Sono 150 le famiglie affidatarie in Ticino. Accolgono 180 minori che hanno dovuto lasciare i loro genitori. Sono invece una quindicina le famiglie SOS, ovvero quelle che accolgono i minori in situazioni urgenti e temporanee. In questi nuclei, per prassi, i bambini si fermano tra i 3 e i 6 mesi. Nel frattempo l'ufficio delle protezione dei minori cerca una collocazione più duratura. Non sempre però va così.
Tornando alla vicenda raccontata dal Quotidiano la richiesta formulata dalla madre non è stata accolta.
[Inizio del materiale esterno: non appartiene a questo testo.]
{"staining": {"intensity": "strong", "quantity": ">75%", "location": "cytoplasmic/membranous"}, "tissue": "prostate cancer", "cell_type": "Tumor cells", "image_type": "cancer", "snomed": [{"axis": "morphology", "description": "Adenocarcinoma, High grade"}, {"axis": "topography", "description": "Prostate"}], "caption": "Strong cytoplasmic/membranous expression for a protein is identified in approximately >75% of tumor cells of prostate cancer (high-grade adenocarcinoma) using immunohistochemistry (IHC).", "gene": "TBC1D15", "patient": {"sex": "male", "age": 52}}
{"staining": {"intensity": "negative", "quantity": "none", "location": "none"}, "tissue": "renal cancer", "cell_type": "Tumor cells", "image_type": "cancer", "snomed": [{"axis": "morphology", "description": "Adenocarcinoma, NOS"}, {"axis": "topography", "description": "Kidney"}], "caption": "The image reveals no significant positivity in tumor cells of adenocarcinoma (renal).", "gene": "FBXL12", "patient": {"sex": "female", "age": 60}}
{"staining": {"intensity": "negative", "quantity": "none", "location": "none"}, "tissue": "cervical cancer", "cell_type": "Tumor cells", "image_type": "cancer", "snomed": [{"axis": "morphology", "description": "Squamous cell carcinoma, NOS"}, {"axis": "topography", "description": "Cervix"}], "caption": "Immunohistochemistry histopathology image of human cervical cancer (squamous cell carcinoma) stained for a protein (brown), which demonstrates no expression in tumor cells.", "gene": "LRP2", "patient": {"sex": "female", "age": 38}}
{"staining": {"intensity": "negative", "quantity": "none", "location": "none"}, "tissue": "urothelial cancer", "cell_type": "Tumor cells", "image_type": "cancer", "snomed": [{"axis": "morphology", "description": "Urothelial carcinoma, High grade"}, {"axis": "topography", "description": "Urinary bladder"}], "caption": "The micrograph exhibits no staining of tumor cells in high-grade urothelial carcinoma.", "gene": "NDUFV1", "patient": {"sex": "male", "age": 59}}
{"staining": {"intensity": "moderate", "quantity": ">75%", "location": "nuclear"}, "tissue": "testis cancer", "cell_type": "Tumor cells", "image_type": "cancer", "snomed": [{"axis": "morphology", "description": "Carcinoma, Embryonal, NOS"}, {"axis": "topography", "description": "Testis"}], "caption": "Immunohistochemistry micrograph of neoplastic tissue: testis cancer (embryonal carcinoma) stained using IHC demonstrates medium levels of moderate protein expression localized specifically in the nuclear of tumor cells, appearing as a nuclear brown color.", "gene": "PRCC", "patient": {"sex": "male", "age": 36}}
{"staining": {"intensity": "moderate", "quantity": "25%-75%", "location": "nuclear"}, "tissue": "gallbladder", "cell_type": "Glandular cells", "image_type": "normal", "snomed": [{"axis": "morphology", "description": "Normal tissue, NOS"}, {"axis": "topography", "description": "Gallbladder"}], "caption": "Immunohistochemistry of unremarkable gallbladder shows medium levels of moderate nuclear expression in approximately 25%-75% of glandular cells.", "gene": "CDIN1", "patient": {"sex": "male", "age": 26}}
Sabina Beffa, dell’Ufficio aiuto e protezione, spiega: “i criteri delle famiglie che si candidano per diventare SOS rispettivamente permanenti sono diversi. È possibile passare da SOS a permanente. La riconversione non è automatica”.
La più grande preoccupazione per la mamma affidataria, è questa però: “sono due fratelli e hanno deciso che la bambina andrà in una famiglia e il bambino verrà messo in un altro posto”. Sempre in termini generali e non sul caso, risponde la capo ufficio: “Questo aspetto di preoccuparsi è assolutamente comprensibile e anche apprezzabile. Vanno valutate le singole situazioni, i singoli momenti e i bisogni particolari dei fratelli che possono portare a delle situazioni diverse, magari anche temporanee”. La famiglia sta trattando col sostegno dell'associazione famiglie affidatarie e con un avvocato il caso.